The main thrust in our research is the design of Essence. Among the ideas are:

  • Supporting creativity and innovation through all phases in the development project.
  • Integrating into and extending existing development methods.
  • Melding creative sessions with agile development to increase development speed and
    maintain flexibility in the project.
  • Entrusting the development team – rather than external specialists – to be creative.
  • Collective idea-generation in self-organizing teams.
  • Using multiple perspectives to support divide-and-conquer strategies.
  • Maintaining holistic overview via systematic separation.
  • Kinesthetic thinking – using physical location and movement to support simulation and
    idea generation.

We call Essence a method concept, not a method per se, to stress that Essence will find its
actual form as the individual teams use and adapt it through daily routines, and integrate
Essence into their main development method, e.g. Scrum.

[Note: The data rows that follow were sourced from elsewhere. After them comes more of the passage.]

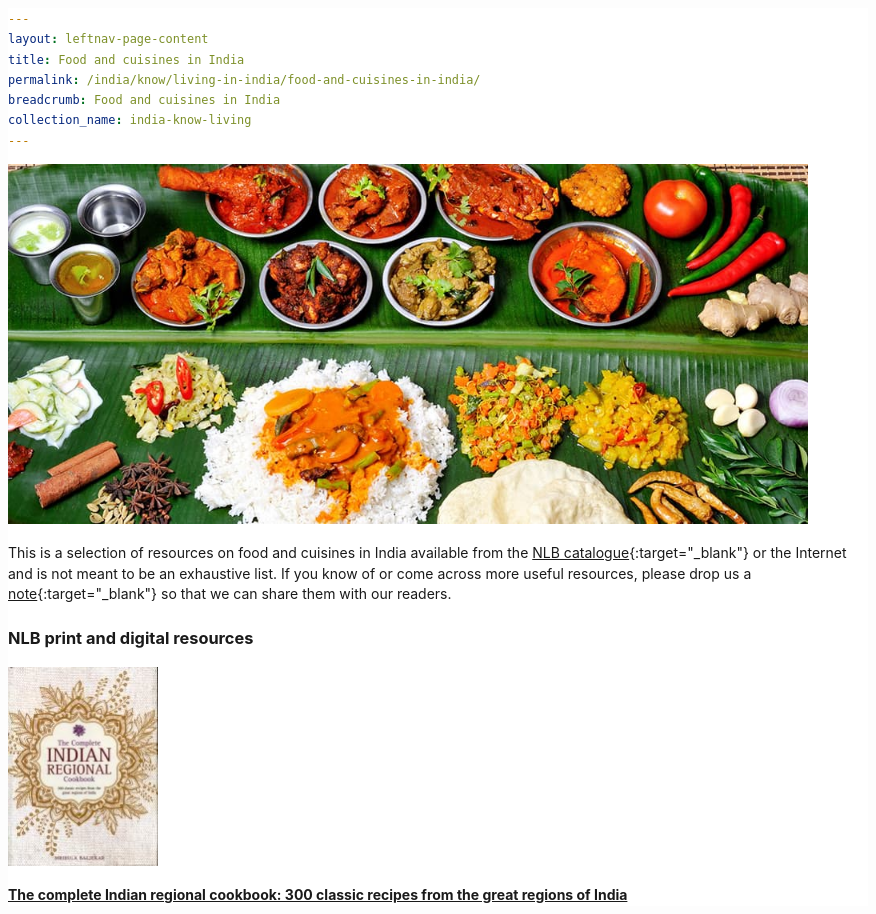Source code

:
 ```yaml
---
layout: leftnav-page-content
title: Food and cuisines in India
permalink: /india/know/living-in-india/food-and-cuisines-in-india/
breadcrumb: Food and cuisines in India
collection_name: india-know-living
---
```


<img src="\images\india-living\food-and-cuisines-in-india.jpg" alt="food and cuisines in india" style="width:800px;" />

This is a selection of resources on food and cuisines in India available from the [NLB catalogue](http://catalogue.nlb.gov.sg/){:target="_blank"} or the Internet and is not meant to be an exhaustive list. If you know of or come across more useful resources, please drop us a [note](mailto:ref@nlb.gov.sg){:target="_blank"} so that we can share them with our readers.

### **NLB print and digital resources**

<img src="/images/book-covers/The-complete-Indian-regional-cookbook-300-classic-recipes-from-the-great-regions-of-India.jpg" style="width:150px;" />

[**The complete Indian regional cookbook: 300 classic recipes from the great regions of India**](http://eservice.nlb.gov.sg/item_holding.aspx?bid=202952426)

To support multiple perspectives we find inspiration in the four generic views: Earth,
Water, Fire and Air named by Empedocles of Acragas (ca. 495- 435 BCE). In his
Tetrasomia, or Doctrine of the Four Elements Empedocles argued that all matter is comprised
of these four elements. Essence is named after Quintessence, the cosmic fifth element added
by Aristotle to complement the four earthly elements.

Essence is intended to be lightweight, easy, and fun to use. Lightweight in the sense that
ceremony and project overheads are kept at a minimum, so as not to have projects leave out
Essence for lack of time. Easy to use in the sense, that the time needed before Essence is
useful should be short, and the activities in Essence should come naturally to the participants.
Finally, it should be fun to use, to raise motivation.